On n’a pas dit suffisamment à quel point elle a été une athlète coriace. Avant les cérémonies d’ouverture des Jeux de Nagano, ses tout premiers, elle a reçu un appel déchirant de la maison. Son père venait de rendre l’âme. Elle a encaissé le choc et beaucoup pleuré. Ses coéquipières ont tenté de la réconforter dans la mesure du possible.
Puis elle a été confrontée à une décision aussi déchirante qu’injuste. Devait-elle rentrer à Saint-Nazaire, au Québec, pour lui rendre un dernier hommage ou devait-elle rester sur place pour caresser son plus grand rêve d’athlète? Sa famille l’a aidé à trancher. Il fallait qu’elle reste à Nagano. Il serait toujours temps à son retour au Québec de se recueillir sur la dépouille de son père.
Si je me souviens bien, elle a marqué le but gagnant à son premier match. Jouant d’une façon inspirée, elle a bouclé la compétition olympique avec huit buts en faisant fi au passage de la remarque mesquine d’une joueuse américaine qui, pour briser sa concentration, lui a fait un commentaire vicieux sur son père durant un match.
Son étonnante production de huit buts l’avait étonnée.

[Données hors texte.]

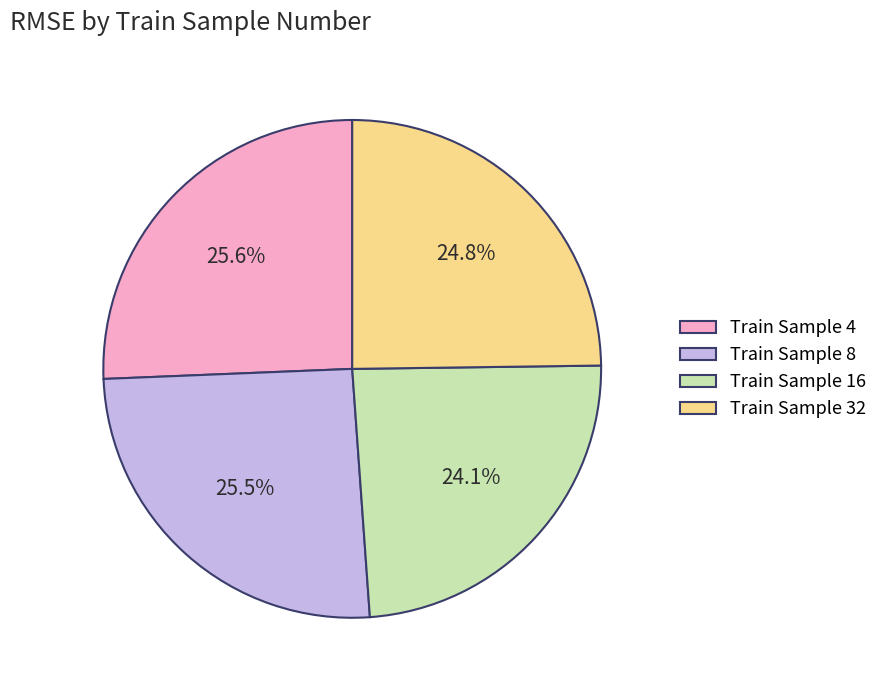

Count the number of slices in the pie.

4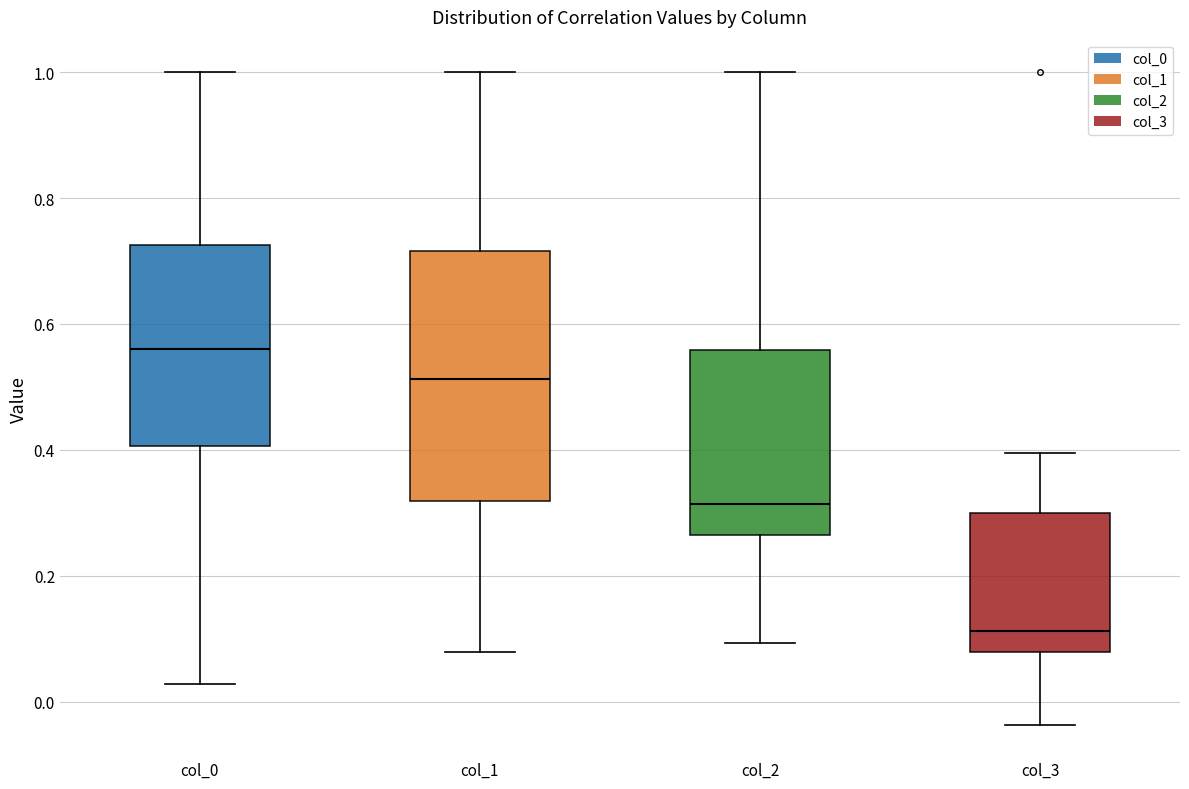

Comparing the boxes themselves (not the whiskers), which one is the tallest?

col_1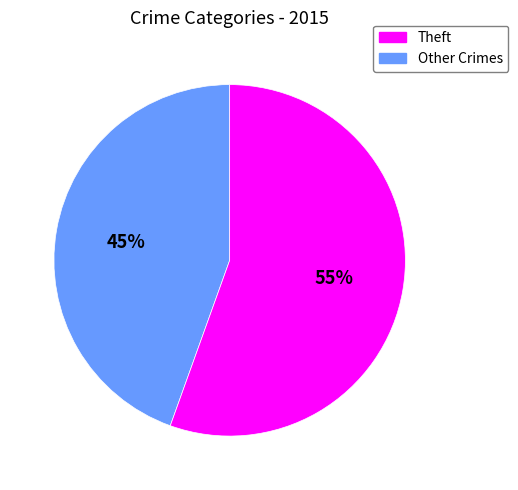

To the nearest percent, what is the average slice percentage?

50%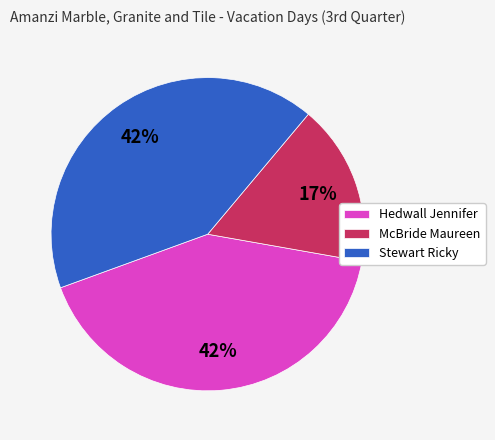

Does McBride Maureen represent more than half of the total?

No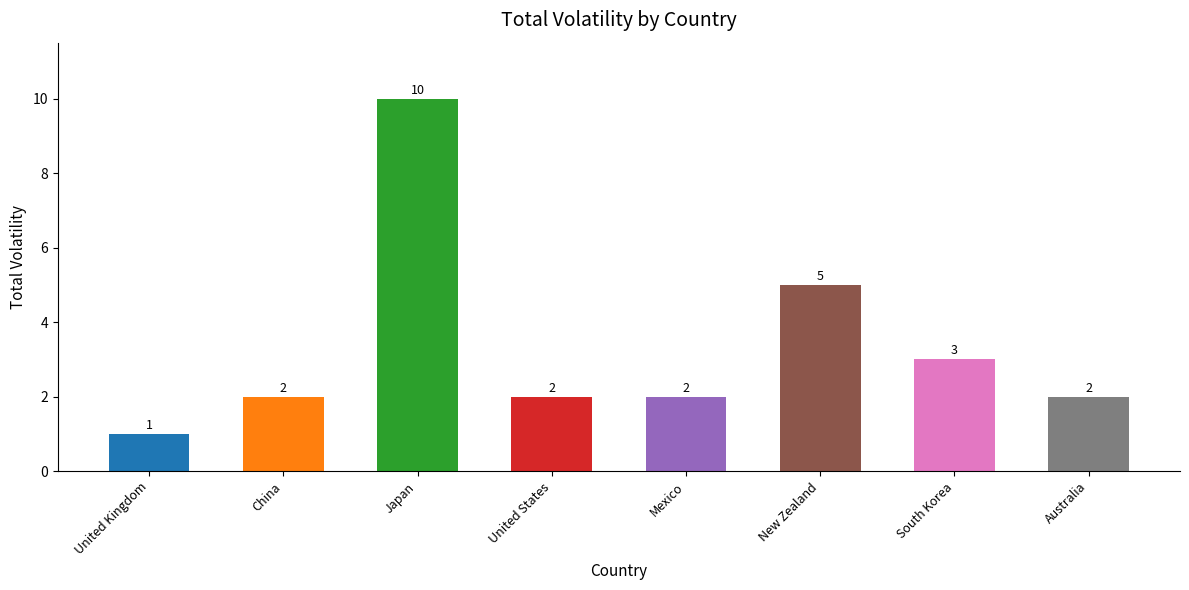

What is the sum of the values at Australia and China?

4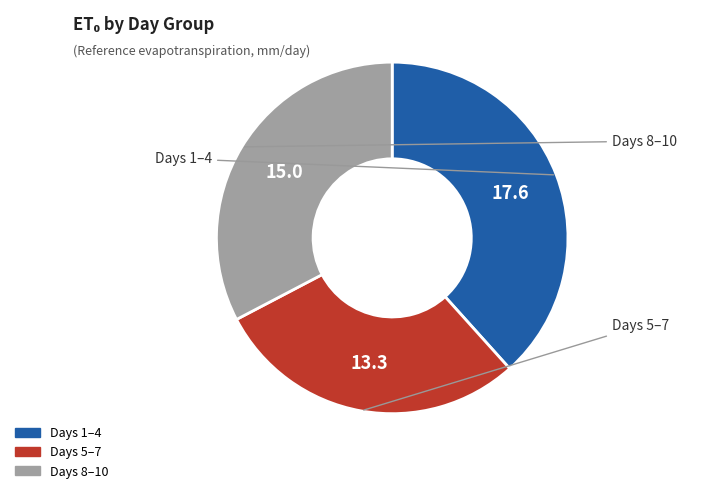

Is there a majority slice in this chart?

No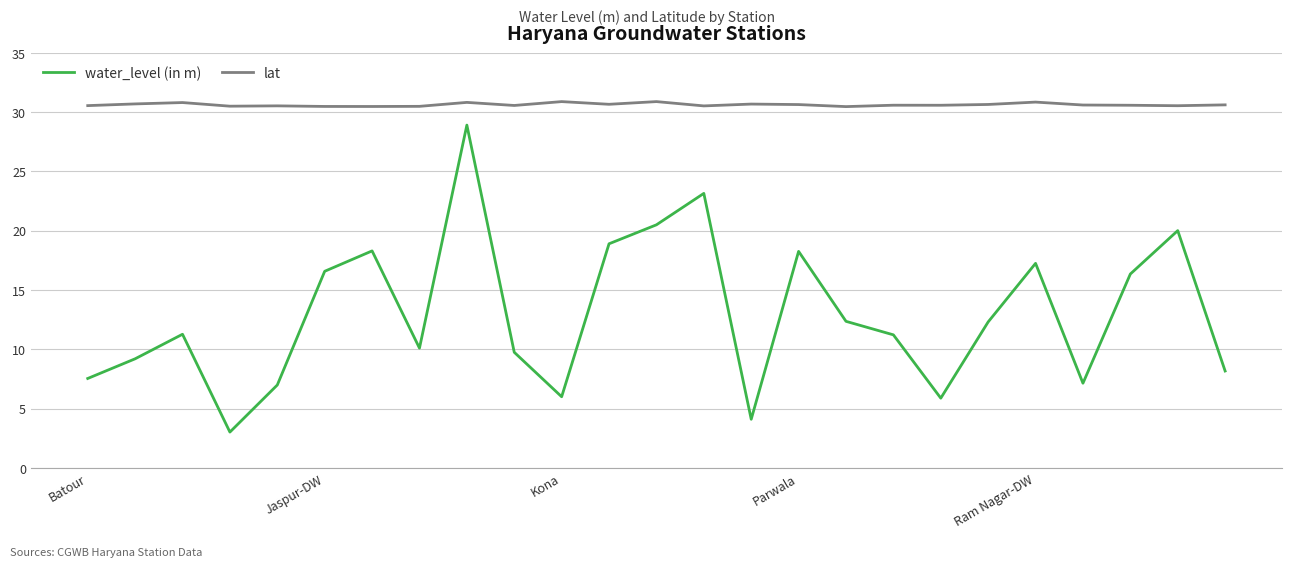

What is the maximum value for lat?

30.9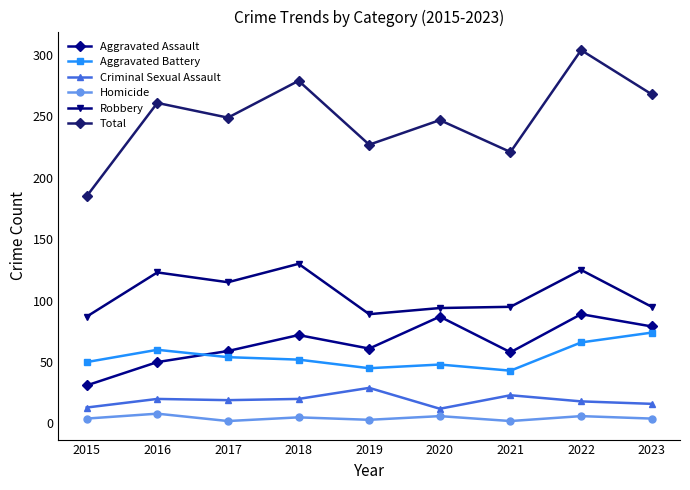

At 2023, list the series in order from smallest to largest.

Homicide, Criminal Sexual Assault, Aggravated Battery, Aggravated Assault, Robbery, Total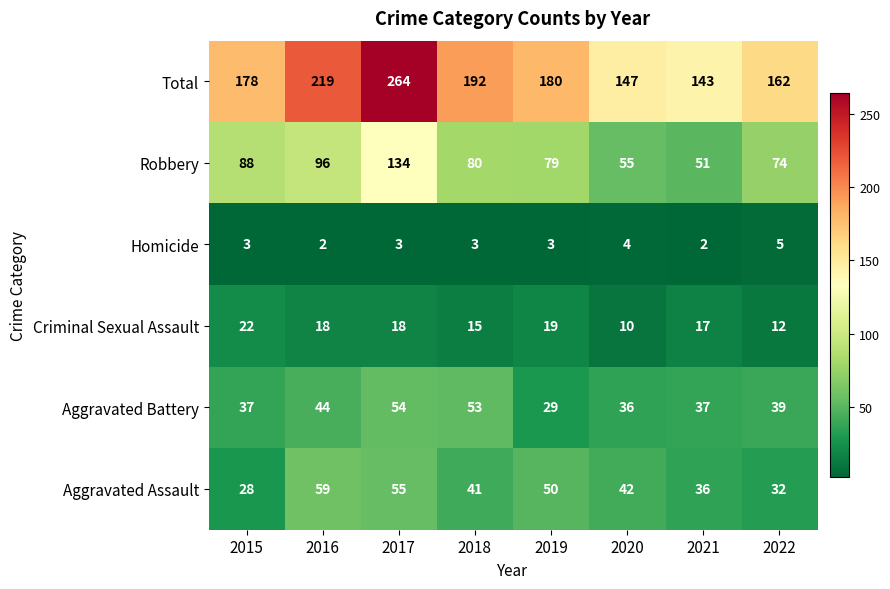

Count the number of categories in the chart.

8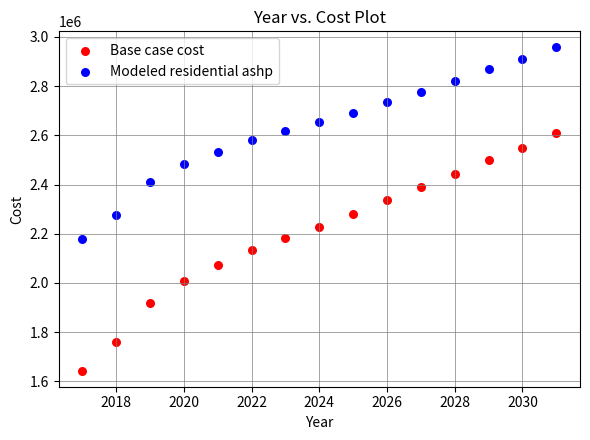

What are all the series names shown in the legend?

Base case cost, Modeled residential ashp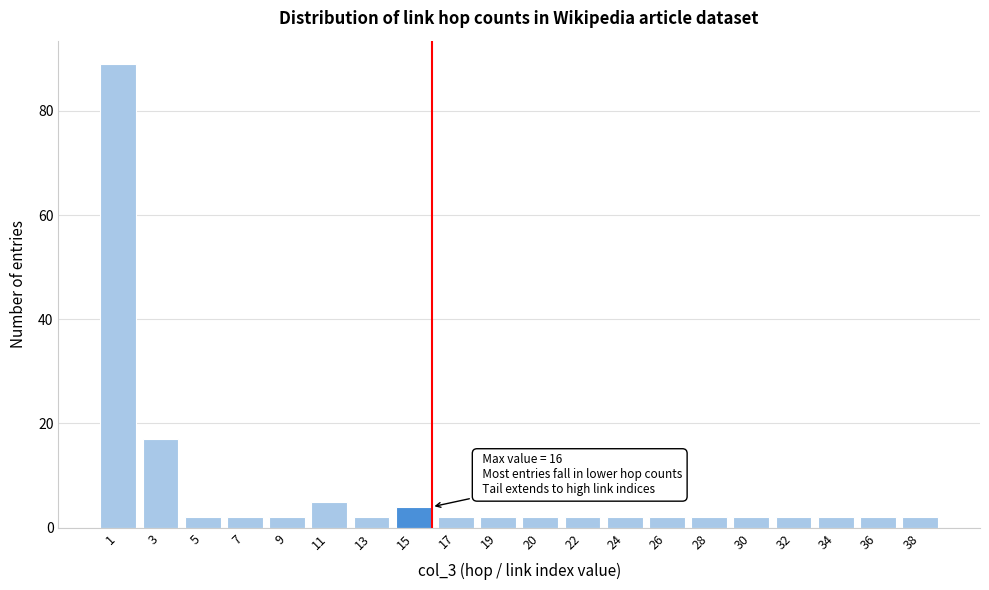

Reading right to left, what are all the values shown in this chart?

38=2	36=2	34=2	32=2	30=2	28=2	26=2	24=2	22=2	20=2	19=2	17=2	15=4	13=2	11=5	9=2	7=2	5=2	3=17	1=89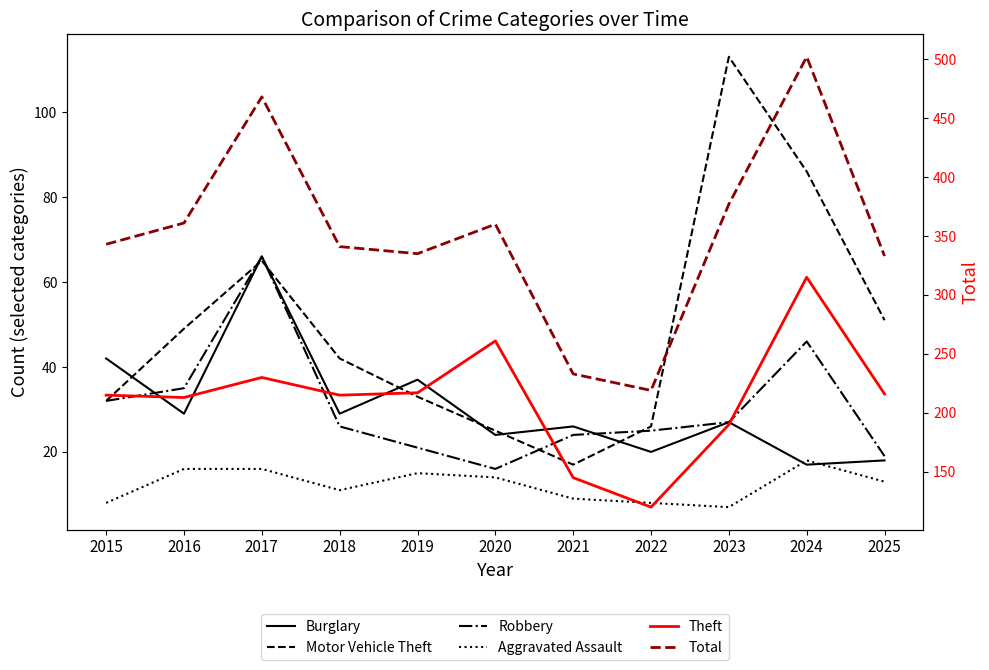

What is the difference between the second highest and minimum values in the Aggravated Assault series?

9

Elle avait mis cet exploit sur le compte de l’aide providentielle que lui avait apportée le disparu. Après avoir perdu la médaille d’or dans le dernier match, elle avait éclaté en sanglots devant les journalistes qui se massaient devant elle. Perdre son père et la médaille d’or en l’espace de quelques jours avaient été des épreuves trop lourdes à supporter.
Elle s’est bien reprise en remportant l’or olympique aux Jeux de Salt Lake City et de Turin. Toutefois, il y a fort à parier qu’elle n’oubliera jamais l’expérience très éprouvante de Nagano.
Une femme inspirante, Danielle Goyette n’a pas volé sa place au Panthéon.